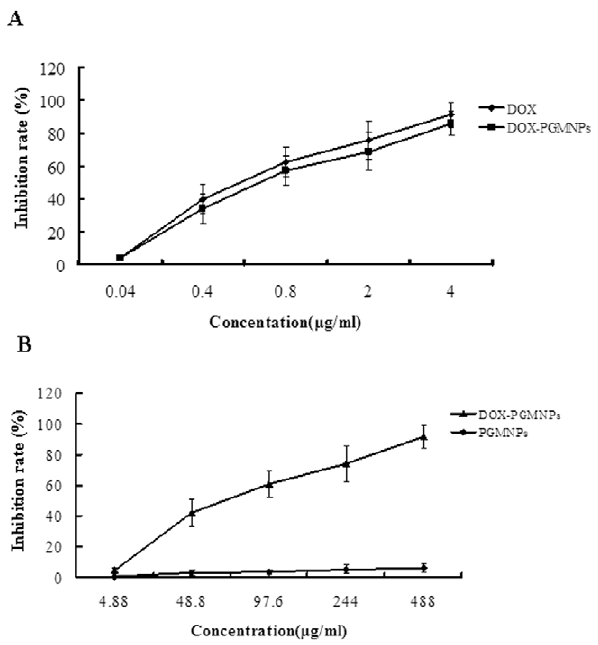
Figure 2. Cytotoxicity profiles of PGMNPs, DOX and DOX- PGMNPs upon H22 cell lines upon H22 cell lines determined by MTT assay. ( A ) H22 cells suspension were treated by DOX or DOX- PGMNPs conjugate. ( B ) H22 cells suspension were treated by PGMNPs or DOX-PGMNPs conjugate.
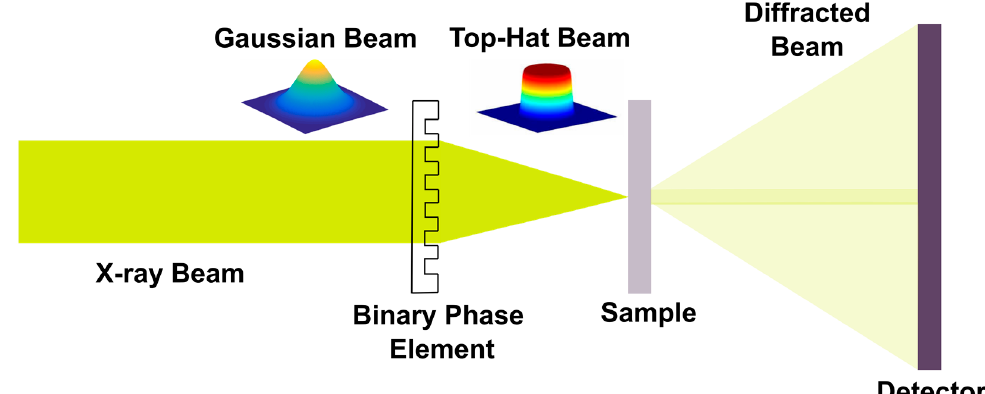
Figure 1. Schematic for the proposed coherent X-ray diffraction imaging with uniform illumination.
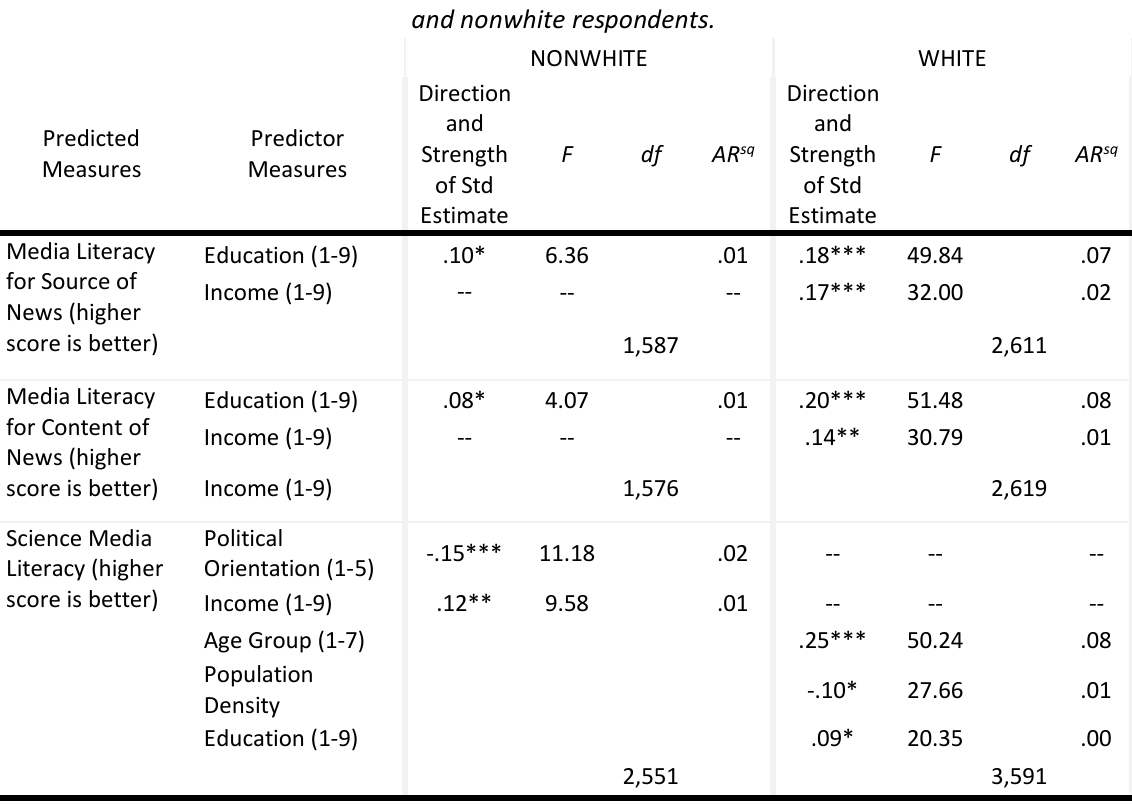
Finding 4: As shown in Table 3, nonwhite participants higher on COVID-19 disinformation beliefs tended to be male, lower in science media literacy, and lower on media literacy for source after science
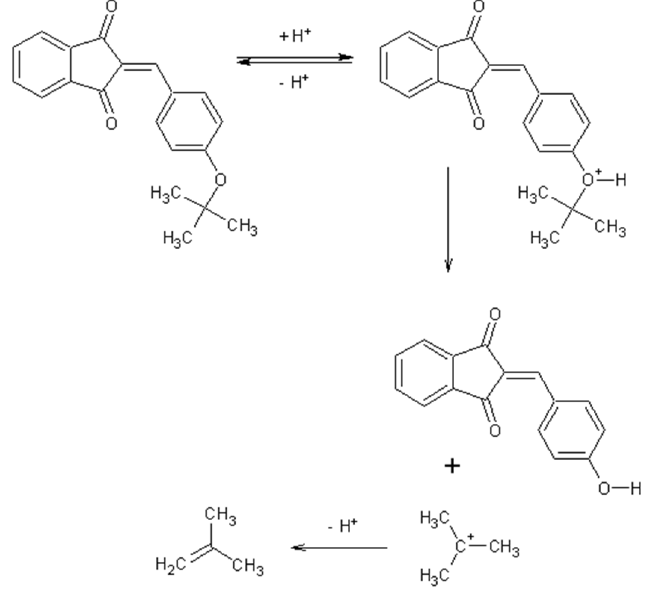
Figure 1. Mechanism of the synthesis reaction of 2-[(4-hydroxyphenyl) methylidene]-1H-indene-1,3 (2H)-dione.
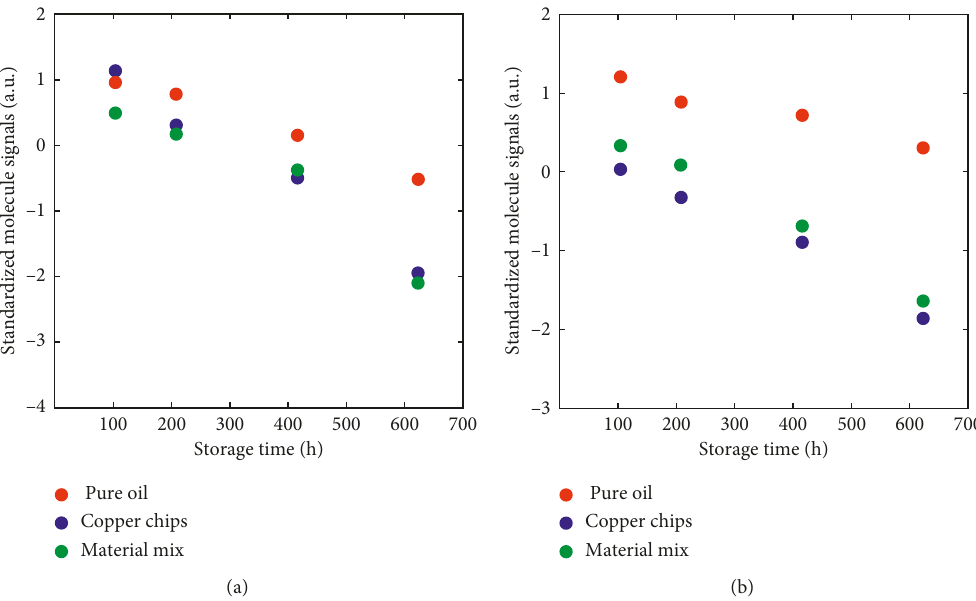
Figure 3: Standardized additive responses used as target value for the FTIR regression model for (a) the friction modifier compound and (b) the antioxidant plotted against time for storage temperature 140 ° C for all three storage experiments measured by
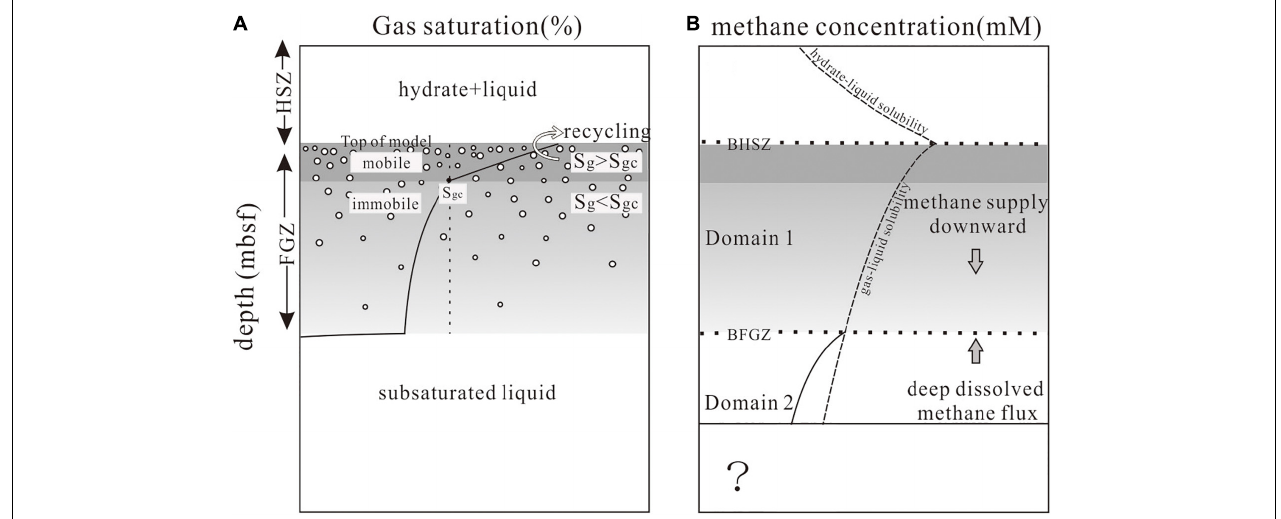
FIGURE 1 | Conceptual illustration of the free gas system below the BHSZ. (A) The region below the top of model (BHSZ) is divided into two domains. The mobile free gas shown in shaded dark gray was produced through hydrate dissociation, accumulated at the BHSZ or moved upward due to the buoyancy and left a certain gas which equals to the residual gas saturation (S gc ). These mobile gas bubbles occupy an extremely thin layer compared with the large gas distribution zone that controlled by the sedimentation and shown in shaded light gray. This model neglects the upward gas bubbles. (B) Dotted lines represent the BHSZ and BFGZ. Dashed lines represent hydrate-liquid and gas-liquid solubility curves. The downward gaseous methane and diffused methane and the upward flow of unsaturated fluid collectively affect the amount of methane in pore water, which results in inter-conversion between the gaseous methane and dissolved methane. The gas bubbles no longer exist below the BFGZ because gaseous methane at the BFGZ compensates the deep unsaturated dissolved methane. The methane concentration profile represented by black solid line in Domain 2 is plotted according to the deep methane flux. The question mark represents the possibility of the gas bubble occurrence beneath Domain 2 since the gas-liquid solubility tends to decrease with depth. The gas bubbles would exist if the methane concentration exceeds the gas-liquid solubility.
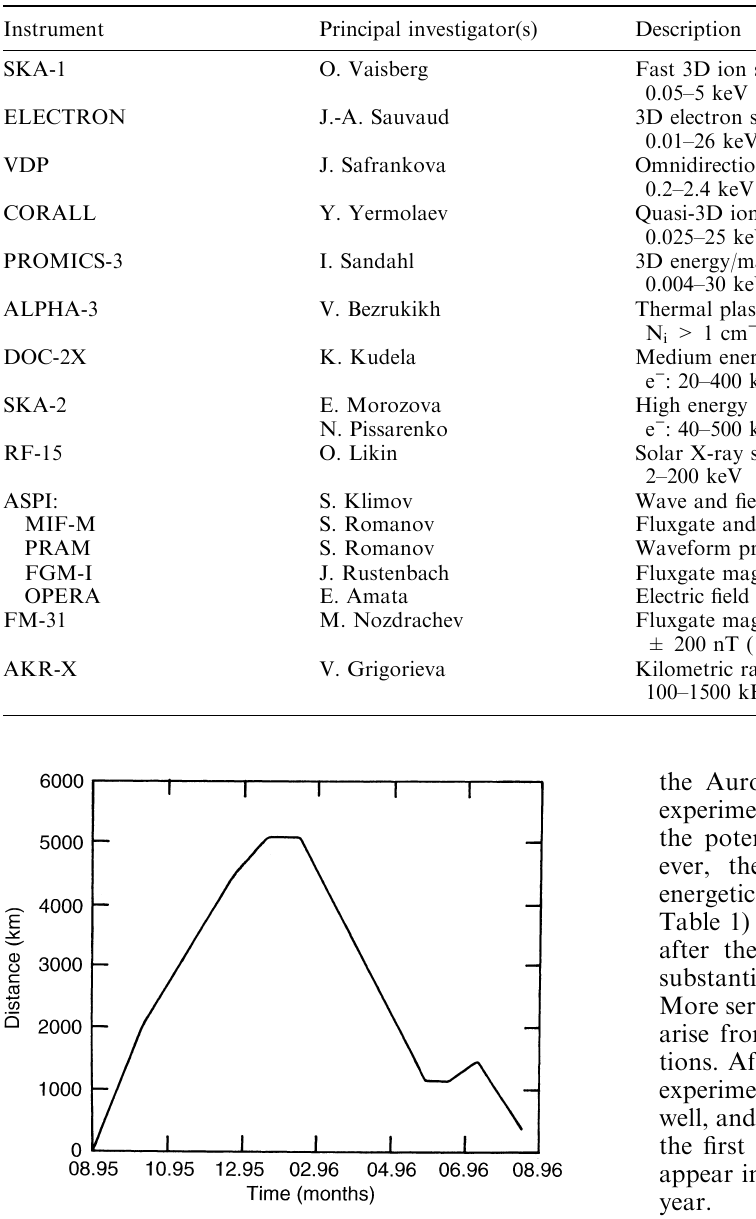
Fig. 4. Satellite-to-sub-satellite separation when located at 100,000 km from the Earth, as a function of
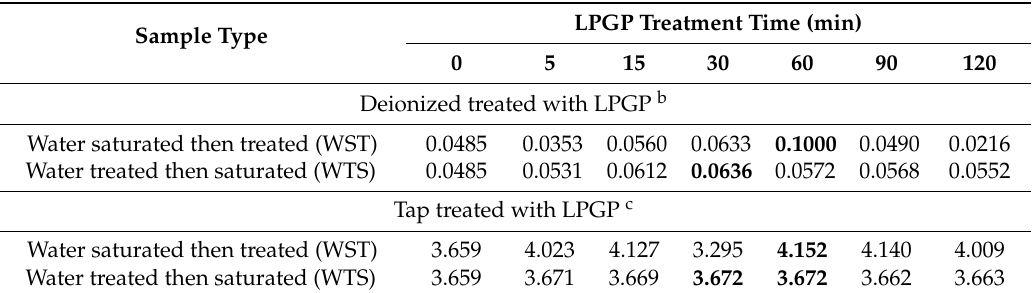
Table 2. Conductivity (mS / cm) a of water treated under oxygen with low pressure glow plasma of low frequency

-- -- --

Required work |
Repeat, without pictures, exactly the lines of the data above from the one containing "Finding 4: As" through the one containing "Figure 3: Standardized", including both and adding nothing.

Exercise result |
Finding 4: As shown in Table 3, nonwhite participants higher on COVID-19 disinformation beliefs tended to be male, lower in science media literacy, and lower on media literacy for source after science
Figure 1. Mechanism of the synthesis reaction of 2-[(4-hydroxyphenyl) methylidene]-1H-indene-1,3 (2H)-dione.
Figure 3: Standardized additive responses used as target value for the FTIR regression model for (a) the friction modifier compound and (b) the antioxidant plotted against time for storage temperature 140 ° C for all three storage experiments measured by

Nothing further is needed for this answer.